== Task item ==
Skip all pictures. Write out the data below from its first line through the line that contains "Country Headquarters".
*** Given records ***
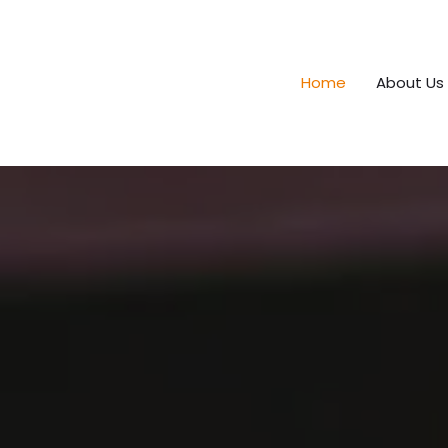
Home
About Us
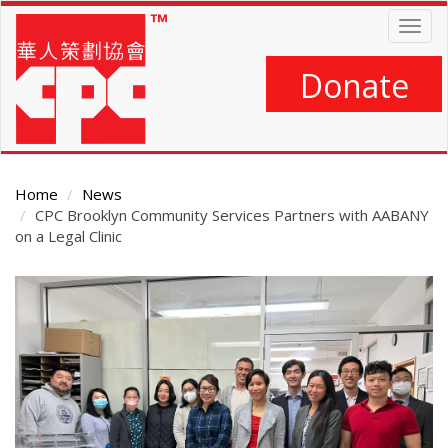
Skip
Togg
to
navig
main
content
Donate
Home
News
CPC Brooklyn Community Services Partners with AABANY
on a Legal Clinic
Main
Content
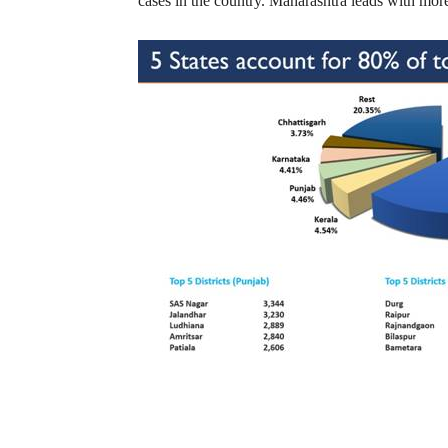
cases in the country. Maharashtra leads with more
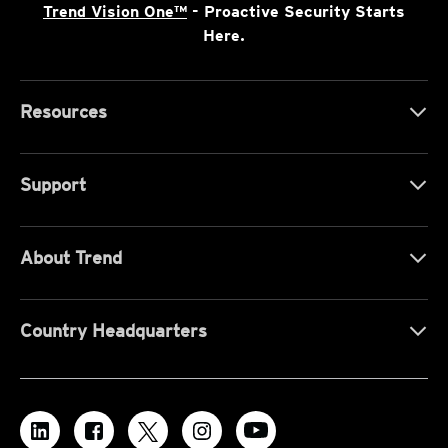
Trend Vision One™
- Proactive Security Starts
Here.
Resources
Support
About Trend
Country Headquarters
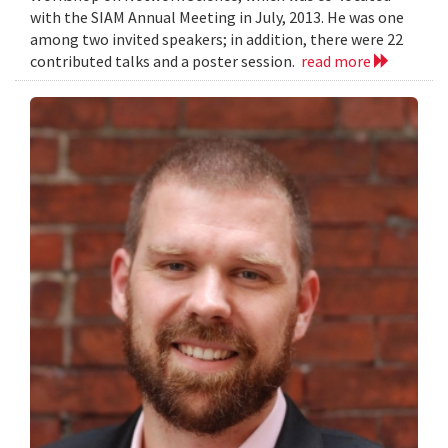
with the SIAM Annual Meeting in July, 2013. He was one
among two invited speakers; in addition, there were 22
contributed talks and a poster session.
read more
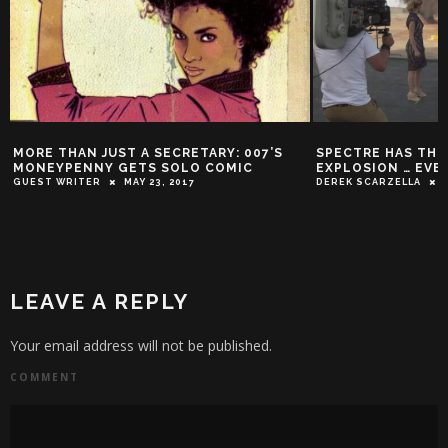
MORE THAN JUST A SECRETARY: 007’S
SPECTRE HAS THE
MONEYPENNY GETS SOLO COMIC
EXPLOSION … EVER
GUEST WRITER
MAY 23, 2017
DEREK SCARZELLA
LEAVE A REPLY
Your email address will not be published.
COMMENT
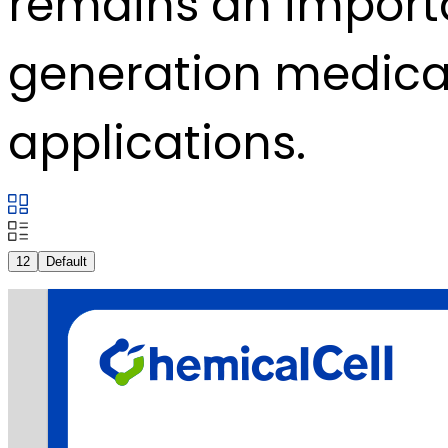
remains an importan
generation medical
applications.
12
Default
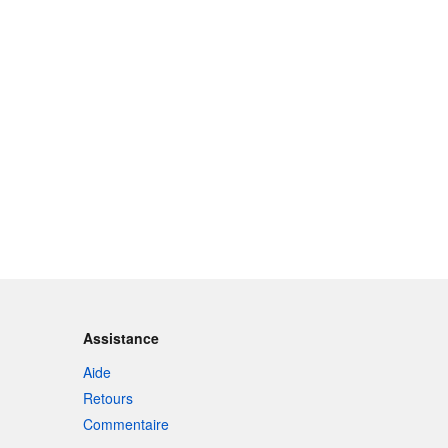
Assistance
Aide
Retours
Commentaire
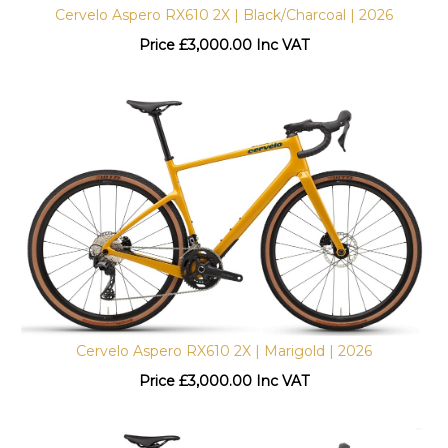
Cervelo Aspero RX610 2X | Black/Charcoal | 2026
Price
£
3,000.00 Inc VAT
Cervelo Aspero RX610 2X | Marigold | 2026
Price
£
3,000.00 Inc VAT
*** End of Given records ***
== Output of the exercise ==
Home
About Us
Skip
Togg
to
navig
main
content
Donate
Home
News
CPC Brooklyn Community Services Partners with AABANY
on a Legal Clinic
Main
Content
cases in the country. Maharashtra leads with more
Trend Vision One™
- Proactive Security Starts
Here.
Resources
Support
About Trend
Country Headquarters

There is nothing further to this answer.